Raleigh, N.C. — A group of left-leaning organizations said Wednesday that requiring voters to present photo identification at the polls would "stack the deck" against fair and open elections in North Carolina.
Republican legislative leaders say they plan to consider a voter ID bill when the General Assembly reconvenes next week. The GOP-controlled legislature passed an ID bill in 2011 that was vetoed by former Democratic Gov. Beverly Perdue. New Republican Gov. Pat McCrory has said he supports an ID requirement for voting.
The NAACP, the American Civil Liberties Union, Democracy North Carolina, the Southern Coalition for Social Justice and other groups are mobilizing to oppose the legislation. They have launched the ProtectOurVoteNC.com website for people to lobby lawmakers and share stories of how an ID law would hurt them, and they plan to start airing anti-voter ID public service announcements across the state this weekend.
"Why is this on the agenda at all?" Rev. William Barber, state president of the NAACP, said at a news conference. "North Carolina elections are working."
Barber noted that GOP lawmakers, including Rep. Paul Stam, R-Wake, backed a 2003 law that called for voters to provide their signature to attest their identity under penalty of a felony charge. No one has shown that the law isn't working, he said.
"There's no epidemic" of voter fraud, he said. "It's an overstatement to call it minuscule."
Rep. Harry Warren, R-Rowan, said North Carolina needs more than books of signatures to ensure elections are fair.
"I don't think the signature statute holds muster to what the people out there want," said Warren, who is drafting a voter ID bill for the coming session. "We took an oath to uphold the Constitution, and part of that is protecting the integrity of the vote."
Bob Hall, executive director of Democracy North Carolina, estimated that anywhere from 100,000 to more than 500,000 of the 6 million registered voters in the state don't have a photo ID. Blacks are 40 percent more likely than whites to fall in that group, he said, adding that seniors, women and young voters also would be disproportionately affected by an ID law.
"Why does the state want to spend millions of dollars to put up a stupid barrier for people who are legitimate voters?" Hall said.
Previous voter ID proposals haven't addressed people who cast mail-in absentee ballots, and Hall noted those voters are more likely to be Republican.
"The Republican Party is trying to use the political process – to manipulate the political process – for their own advantage, and that's wrong," he said.

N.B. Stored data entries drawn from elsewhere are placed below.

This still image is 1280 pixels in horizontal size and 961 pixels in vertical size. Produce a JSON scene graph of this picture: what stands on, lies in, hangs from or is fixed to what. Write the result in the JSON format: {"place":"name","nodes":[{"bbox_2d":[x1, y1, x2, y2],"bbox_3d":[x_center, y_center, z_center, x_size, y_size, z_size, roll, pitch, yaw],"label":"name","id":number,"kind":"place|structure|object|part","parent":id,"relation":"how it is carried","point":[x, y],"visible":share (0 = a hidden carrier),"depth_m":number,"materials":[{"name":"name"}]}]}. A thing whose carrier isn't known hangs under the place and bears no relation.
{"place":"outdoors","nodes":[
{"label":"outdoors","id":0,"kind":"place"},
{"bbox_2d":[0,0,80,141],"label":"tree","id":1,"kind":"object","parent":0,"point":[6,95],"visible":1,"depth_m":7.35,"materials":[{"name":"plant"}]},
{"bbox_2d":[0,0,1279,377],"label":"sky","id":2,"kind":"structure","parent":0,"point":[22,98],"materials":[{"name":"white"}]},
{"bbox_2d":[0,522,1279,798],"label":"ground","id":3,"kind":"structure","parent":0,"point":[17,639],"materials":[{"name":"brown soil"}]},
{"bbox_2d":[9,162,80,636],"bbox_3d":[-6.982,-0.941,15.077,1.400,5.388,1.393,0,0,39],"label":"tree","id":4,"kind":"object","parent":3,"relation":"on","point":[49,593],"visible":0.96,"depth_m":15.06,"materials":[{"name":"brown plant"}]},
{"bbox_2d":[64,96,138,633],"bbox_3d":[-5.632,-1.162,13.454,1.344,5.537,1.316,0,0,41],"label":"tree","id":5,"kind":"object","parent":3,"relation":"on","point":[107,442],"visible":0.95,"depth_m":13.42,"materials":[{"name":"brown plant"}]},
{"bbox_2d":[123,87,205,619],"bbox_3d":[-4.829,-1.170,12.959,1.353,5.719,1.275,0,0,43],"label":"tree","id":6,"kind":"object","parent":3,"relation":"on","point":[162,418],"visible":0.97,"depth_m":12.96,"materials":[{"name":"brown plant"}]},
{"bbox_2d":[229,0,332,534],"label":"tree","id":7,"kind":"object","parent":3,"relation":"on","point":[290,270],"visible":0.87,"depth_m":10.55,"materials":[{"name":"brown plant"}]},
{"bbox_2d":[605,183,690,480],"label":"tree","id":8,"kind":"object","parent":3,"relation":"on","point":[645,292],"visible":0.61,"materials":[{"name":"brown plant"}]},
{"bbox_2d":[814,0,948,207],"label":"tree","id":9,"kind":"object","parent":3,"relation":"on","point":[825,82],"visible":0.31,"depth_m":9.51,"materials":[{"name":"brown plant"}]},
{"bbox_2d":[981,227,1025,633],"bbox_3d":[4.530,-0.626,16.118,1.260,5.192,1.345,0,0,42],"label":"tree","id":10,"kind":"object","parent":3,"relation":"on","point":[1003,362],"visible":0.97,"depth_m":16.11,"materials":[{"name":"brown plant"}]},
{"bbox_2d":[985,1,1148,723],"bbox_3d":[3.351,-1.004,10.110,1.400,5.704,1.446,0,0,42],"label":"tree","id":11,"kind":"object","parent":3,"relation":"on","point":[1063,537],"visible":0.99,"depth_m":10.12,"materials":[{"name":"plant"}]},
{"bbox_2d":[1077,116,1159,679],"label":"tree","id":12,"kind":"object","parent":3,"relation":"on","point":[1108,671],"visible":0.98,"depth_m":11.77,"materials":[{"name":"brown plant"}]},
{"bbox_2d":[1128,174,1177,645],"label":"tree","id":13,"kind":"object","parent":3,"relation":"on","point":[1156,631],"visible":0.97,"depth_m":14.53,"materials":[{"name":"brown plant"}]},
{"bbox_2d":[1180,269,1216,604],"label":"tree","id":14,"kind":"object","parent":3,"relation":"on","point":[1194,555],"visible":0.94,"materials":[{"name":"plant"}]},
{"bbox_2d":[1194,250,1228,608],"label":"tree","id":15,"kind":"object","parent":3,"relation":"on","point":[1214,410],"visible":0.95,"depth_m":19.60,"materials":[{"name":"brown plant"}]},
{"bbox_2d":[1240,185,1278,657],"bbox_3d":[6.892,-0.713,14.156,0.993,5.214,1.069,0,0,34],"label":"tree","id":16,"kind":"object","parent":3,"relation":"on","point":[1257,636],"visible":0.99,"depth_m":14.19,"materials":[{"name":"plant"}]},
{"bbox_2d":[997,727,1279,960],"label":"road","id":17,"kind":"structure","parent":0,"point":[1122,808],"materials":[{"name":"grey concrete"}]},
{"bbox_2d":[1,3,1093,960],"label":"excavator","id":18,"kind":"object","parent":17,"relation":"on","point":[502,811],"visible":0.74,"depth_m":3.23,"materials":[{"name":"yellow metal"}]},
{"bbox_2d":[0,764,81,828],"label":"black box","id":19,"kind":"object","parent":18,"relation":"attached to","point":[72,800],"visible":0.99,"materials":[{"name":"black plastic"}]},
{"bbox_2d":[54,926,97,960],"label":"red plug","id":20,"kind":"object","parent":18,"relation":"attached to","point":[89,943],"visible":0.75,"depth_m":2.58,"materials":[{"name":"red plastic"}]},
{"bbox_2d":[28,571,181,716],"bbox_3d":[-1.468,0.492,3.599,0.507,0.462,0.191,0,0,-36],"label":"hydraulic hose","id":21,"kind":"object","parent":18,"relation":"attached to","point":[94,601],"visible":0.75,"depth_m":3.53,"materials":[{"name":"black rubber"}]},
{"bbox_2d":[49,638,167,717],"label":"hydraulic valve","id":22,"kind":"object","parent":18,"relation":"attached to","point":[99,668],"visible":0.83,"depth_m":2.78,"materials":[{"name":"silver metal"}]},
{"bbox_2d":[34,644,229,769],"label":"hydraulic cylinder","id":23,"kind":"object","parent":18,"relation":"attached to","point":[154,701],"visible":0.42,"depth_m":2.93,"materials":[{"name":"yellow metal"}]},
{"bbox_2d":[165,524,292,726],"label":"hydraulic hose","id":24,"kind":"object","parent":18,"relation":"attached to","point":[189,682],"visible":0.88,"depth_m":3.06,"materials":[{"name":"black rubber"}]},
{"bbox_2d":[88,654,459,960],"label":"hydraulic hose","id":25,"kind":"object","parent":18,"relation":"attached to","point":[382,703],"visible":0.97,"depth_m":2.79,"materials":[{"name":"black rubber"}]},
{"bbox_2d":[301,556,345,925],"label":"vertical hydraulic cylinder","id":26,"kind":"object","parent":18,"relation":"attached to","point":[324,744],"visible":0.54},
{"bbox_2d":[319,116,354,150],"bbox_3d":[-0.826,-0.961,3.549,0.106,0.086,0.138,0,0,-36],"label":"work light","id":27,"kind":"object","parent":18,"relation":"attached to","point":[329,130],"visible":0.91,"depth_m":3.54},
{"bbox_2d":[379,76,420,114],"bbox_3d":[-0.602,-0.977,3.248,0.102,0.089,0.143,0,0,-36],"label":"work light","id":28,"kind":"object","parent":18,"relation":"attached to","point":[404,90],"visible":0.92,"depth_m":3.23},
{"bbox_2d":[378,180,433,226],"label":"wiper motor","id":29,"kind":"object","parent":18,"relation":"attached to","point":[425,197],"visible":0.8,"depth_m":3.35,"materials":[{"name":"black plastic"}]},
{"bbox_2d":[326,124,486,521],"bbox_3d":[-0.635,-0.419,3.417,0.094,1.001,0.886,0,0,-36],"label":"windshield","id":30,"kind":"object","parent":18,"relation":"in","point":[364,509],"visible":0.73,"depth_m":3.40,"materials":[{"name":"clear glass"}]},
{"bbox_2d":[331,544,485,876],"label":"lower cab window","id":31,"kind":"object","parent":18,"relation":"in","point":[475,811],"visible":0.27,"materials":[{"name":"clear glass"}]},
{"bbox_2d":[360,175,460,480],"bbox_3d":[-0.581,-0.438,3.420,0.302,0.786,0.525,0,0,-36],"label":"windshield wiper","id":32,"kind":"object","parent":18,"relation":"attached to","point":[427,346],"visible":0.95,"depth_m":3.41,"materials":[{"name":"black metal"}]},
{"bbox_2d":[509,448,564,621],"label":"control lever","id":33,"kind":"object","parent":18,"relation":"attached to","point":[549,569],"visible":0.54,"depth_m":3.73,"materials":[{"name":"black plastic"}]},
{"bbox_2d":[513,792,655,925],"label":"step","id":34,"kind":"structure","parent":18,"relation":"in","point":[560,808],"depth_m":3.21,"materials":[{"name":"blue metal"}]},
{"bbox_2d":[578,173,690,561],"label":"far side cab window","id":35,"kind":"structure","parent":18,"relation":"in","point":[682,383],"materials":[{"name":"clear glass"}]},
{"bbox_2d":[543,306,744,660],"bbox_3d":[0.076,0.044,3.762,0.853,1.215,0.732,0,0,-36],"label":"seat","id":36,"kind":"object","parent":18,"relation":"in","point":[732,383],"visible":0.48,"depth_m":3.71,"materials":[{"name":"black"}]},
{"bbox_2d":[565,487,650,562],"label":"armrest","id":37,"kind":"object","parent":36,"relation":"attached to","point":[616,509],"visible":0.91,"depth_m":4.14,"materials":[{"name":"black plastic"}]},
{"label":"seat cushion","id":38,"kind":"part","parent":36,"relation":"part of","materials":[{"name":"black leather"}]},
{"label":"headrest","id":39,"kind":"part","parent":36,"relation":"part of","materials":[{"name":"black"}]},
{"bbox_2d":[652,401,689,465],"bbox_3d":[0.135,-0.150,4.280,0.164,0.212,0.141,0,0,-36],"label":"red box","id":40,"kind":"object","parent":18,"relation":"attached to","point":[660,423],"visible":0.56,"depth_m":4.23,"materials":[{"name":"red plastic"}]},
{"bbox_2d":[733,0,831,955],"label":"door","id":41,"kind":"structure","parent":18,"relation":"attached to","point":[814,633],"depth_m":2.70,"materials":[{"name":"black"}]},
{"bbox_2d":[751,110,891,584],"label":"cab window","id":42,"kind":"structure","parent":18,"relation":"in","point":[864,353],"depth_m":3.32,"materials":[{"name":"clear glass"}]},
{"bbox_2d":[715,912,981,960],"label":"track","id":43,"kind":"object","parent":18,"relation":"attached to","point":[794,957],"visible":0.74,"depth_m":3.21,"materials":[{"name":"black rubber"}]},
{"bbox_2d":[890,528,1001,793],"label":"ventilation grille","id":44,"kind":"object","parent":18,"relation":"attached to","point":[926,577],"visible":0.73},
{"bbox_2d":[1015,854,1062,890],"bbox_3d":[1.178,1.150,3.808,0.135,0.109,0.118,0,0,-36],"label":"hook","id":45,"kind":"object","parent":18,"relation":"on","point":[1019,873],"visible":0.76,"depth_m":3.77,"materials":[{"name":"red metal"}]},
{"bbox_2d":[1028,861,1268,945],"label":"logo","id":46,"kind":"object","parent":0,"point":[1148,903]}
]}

Barber, Hall and others said lawmakers should instead use federal Help America Vote Act funds to help county elections officials beef up training and staffing at the polls. Also, they said, the state should invest in computerizing national voting records and back efforts for national voting standards.
"We want integrity (in elections), and we have supported things that would bring integrity," Barber said. "Let the elections be broad and open, and let the chips fall where they may. Don't stack the deck ... with voter ID and claim we've have a fair and free election."
Warren said he wants a bill that's fair and balanced but understands not everyone will be happy with it.
"In the final analysis, we'll have a good photo ID bill that will protect integrity of the vote and address concerns these groups are expressing," he said.